Major Sunni Arab powers, and in particular, Saudi Arabia, say Islamic State’s rise was fueled by the failure of Mr. Obama to intervene more aggressively in Syria to support moderate rebels fighting President Bashar al-Assad’s government.

The Obama administration has relied heavily on Arab states and Turkey to try to build up a moderate opposition inside Syria to fight the Assad regime, but with little success. U.S. officials have voiced alarm that funds and arms from these countries, not necessarily with the governments’ consent, have wound up in the hands of extremist groups.

Saudi Arabia’s King Abdullah, the Arab officials said, was particularly angered by Mr. Obama’s failure to follow through on threats to launch military strikes against the Syrian regime after it allegedly used chemical weapons on civilians.

“The Saudi government believes this was one of the triggers for ISIS’s rise,” said a second senior Arab official.

In Europe last week, Mr. Obama secured commitments from nine nations, including France, the U.K. and Turkey, to form part of a new alliance against Islamic State. No Arab states have yet signed up.
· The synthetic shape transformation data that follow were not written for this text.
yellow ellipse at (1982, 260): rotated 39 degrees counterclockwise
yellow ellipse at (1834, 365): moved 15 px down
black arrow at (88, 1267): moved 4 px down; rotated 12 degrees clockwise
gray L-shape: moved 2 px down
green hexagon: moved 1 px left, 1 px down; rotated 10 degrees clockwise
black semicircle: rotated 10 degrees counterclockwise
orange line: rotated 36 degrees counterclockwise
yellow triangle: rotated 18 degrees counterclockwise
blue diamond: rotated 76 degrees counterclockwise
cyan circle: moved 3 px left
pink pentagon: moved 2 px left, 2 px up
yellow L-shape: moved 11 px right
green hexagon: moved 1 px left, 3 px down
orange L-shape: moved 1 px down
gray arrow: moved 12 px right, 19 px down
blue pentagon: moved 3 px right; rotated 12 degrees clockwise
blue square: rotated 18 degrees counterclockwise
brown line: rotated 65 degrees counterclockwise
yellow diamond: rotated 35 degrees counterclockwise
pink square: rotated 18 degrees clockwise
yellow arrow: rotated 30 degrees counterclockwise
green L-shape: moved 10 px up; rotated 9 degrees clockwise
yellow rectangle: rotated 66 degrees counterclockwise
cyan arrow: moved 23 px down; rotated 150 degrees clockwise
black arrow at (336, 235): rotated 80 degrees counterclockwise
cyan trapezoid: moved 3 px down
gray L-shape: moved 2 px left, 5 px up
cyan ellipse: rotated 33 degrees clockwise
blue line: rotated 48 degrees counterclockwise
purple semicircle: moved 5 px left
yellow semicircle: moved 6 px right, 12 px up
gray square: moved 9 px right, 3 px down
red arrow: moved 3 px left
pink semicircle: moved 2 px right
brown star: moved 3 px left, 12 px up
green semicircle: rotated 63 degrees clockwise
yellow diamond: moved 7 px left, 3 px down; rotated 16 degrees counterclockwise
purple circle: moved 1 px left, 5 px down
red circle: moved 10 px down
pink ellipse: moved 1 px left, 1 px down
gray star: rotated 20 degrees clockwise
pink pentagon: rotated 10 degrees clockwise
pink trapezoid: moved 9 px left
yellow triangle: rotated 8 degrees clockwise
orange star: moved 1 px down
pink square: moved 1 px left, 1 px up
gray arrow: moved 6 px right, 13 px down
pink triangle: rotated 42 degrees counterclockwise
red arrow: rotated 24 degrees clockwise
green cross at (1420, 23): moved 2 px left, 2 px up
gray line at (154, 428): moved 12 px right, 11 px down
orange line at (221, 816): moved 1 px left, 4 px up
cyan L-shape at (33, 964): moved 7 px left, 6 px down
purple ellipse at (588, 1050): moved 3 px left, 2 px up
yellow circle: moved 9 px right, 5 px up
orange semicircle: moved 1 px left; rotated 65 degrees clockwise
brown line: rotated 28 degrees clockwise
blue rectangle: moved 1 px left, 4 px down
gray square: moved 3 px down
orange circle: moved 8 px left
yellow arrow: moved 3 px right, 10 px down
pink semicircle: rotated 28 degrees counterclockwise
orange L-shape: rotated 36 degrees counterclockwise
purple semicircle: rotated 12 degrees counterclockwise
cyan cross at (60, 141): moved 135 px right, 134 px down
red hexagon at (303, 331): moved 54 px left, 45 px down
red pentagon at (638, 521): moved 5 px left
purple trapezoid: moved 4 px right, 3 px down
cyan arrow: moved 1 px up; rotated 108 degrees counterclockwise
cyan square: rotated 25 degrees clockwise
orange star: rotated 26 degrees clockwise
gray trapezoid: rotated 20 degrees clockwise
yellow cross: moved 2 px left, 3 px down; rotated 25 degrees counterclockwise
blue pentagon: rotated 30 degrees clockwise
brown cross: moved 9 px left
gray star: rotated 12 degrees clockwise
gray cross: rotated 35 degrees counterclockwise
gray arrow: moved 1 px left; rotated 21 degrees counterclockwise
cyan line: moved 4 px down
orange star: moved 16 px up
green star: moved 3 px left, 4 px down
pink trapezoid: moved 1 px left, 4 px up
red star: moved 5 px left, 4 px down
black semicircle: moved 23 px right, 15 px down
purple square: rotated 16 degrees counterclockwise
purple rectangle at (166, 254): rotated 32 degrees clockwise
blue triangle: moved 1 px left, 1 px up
Mr. Obama said the new alliance would rely on a combination of approaches: airstrikes targeting Islamic State fighters in Iraq; funneling weapons to Middle East forces battling the group; and unified steps to prevent the militants from illegally selling oil to finance their operations.

The U.S. views Saudi Arabia, the U.A.E., Qatar, Turkey and Jordan as crucial in cutting off the flow of money and foreign fighters into Islamic State’s war machine. It also wants these governments to use their influence with Iraq’s Sunni tribes to try to peel them away from alliances they’ve forged with Islamic State in recent months.

U.S. officials said they envision these countries bolstering military operations against Islamic State by providing training to Iraqi forces and Syrian rebels and possibly participating in allied military operations.

Qatar and the U.A.E. supported the North Atlantic Treaty Organization’s air war against the late Libyan dictator Col. Moammar Gadhafi in 2011.

“They can provide physical space and locations for training, and they can agree to work with us on training and equipping and advising,” said a senior U.S. official engaged in the deliberations with the major Sunni Arab states.

“They can be a voice and galvanize the moderate Sunni voices in their communities.”

Mr. Kerry is expected to visit Jordan and Saudi Arabia, according to diplomats briefed on his travel. In Riyadh, he is scheduled to meet with the foreign ministers of the Gulf Cooperation Council, which represents Saudi Arabia, the U.A.E., Oman, Kuwait, Bahrain and Qatar.

On Saturday, Mr. Kerry called the secretary-general of the Arab League, Nabil Elaraby, to discuss Islamic State. “They discussed the need for the Arab League and its members to take a strong position in the coalition,” the State Department said.

Divisions between the U.S. and its Arab allies have surfaced in recent months as the threat of Islamic State and other extremist groups operating in Syria and Iraq has grown.

Treasury Department officials have voiced concerns that funding for Islamic State and al Qaeda-linked groups continues to come out of Persian Gulf countries, particularly Kuwait and Qatar. Last month, Treasury sanctioned three Kuwait-base financiers for allegedly providing funds for these organizations.

Kuwaiti and Qatari officials have denied their governments are funding Islamic State or other extremist groups.

Saudi Arabia, Egypt and the U.A.E. have all showed a growing willingness to operate more independently of the U.S. to combat extremists in their region. All three governments have argued the U.S. has underestimated the threat posed by Egypt’s Muslim Brotherhood Islamist movement and its affiliated organizations in North Africa and the Mideast.

U.S. officials believe the U.A.E. and Egypt were behind a series of airstrikes on Islamist militias in Libya last month. The Emirati warplanes operated out of bases in Egypt and hit targets near the Libyan capital of Tripoli, administration officials said.

Cairo and Abu Dhabi neither confirmed nor denied their role in the strikes. But Arab officials said these countries’ military operations are a sign Egypt and the U.A.E. are losing confidence in Washington acting against what they view as growing security threats to their countries.